Try to implement a function that implements the update rule given above:
def single_step_gradient_descent(theta, learning_rate):
"""
Args:
theta (float)
learning_rate (float)
Returns:
new_theta (float): updated value of theta after 1 step of gradient descent.
"""
def get_gradient_square_function(theta):
return 2 * theta
def single_step_gradient_descent(theta, learning_rate):
"""
Args:
theta (float)
learning_rate (float)
Returns:
new_theta (float): updated value of theta after 1 step of gradient descent.
"""
return theta - learning_rate * get_gradient_square_function(theta)
Gradient descent
Once you’ve finished implementing single_step_gradient_descent
, you can implement a full Gradient Descent:
def gradient_descent(initial_theta, learning_rate, number_steps):
"""
Args:
initial_theta (float): Initial value of theta
learning_rate (float)
number_steps (int): number of 1-step gradient descent to perform.
Returns:
final_theta (float): Final value of theta after multiple 1-step gradient descents
"""
gradient_descent
simply iteratively performs several 1-step gradient descent.

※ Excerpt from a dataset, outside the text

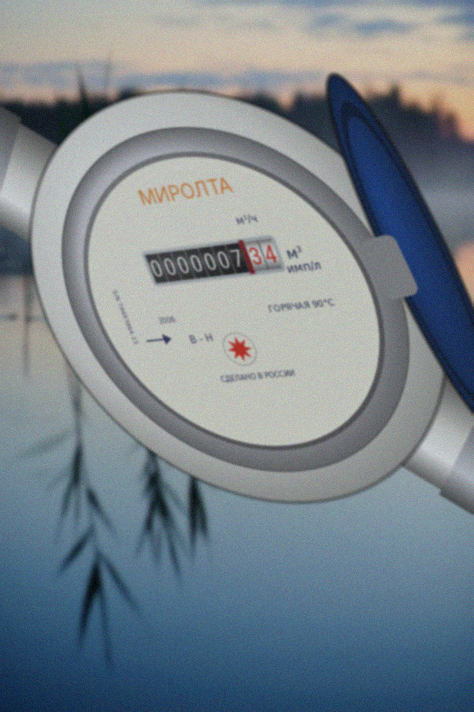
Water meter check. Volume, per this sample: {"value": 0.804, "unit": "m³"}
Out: {"value": 7.34, "unit": "m³"}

You can test your function gradient_descent
with:
- a learning rate of 0.2
- 20 steps
- an initial theta of 1.
Do not hesitate to print the value of the updated \theta after each iteration ;)

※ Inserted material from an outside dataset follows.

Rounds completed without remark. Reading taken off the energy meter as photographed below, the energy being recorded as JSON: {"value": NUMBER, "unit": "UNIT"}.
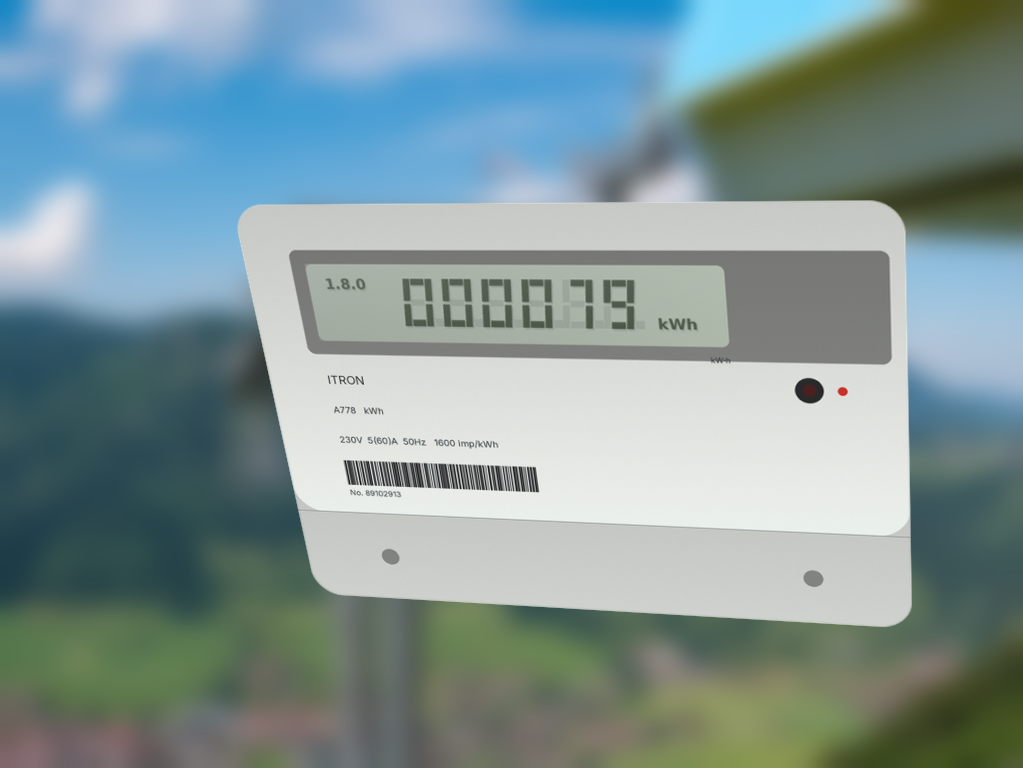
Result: {"value": 79, "unit": "kWh"}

Once you’ve finished, try running your gradient_descent
function with very low (~0.001) and very high (~10) learning rates.
What do you notice?
def gradient_descent(initial_theta, learning_rate, number_steps):
"""
Args:
initial_theta (float): Initial value of theta
learning_rate (float)
number_steps (int): number of 1-step gradient descent to perform.
Returns:
final_theta (float): Final value of theta after multiple 1-step gradient descents
"""
theta = initial_theta
for _ in range(number_steps):
theta = single_step_gradient_descent(theta, learning_rate)
print(theta)
return theta
theta_star = gradient_descent(
initial_theta=1.,
learning_rate=0.2,
number_steps=20
)
print(f"theta after optimisation: {theta_star}")
A low learning rate reduces the speed of convergence; whereas with a high learning rate, there are greater risks of divergence.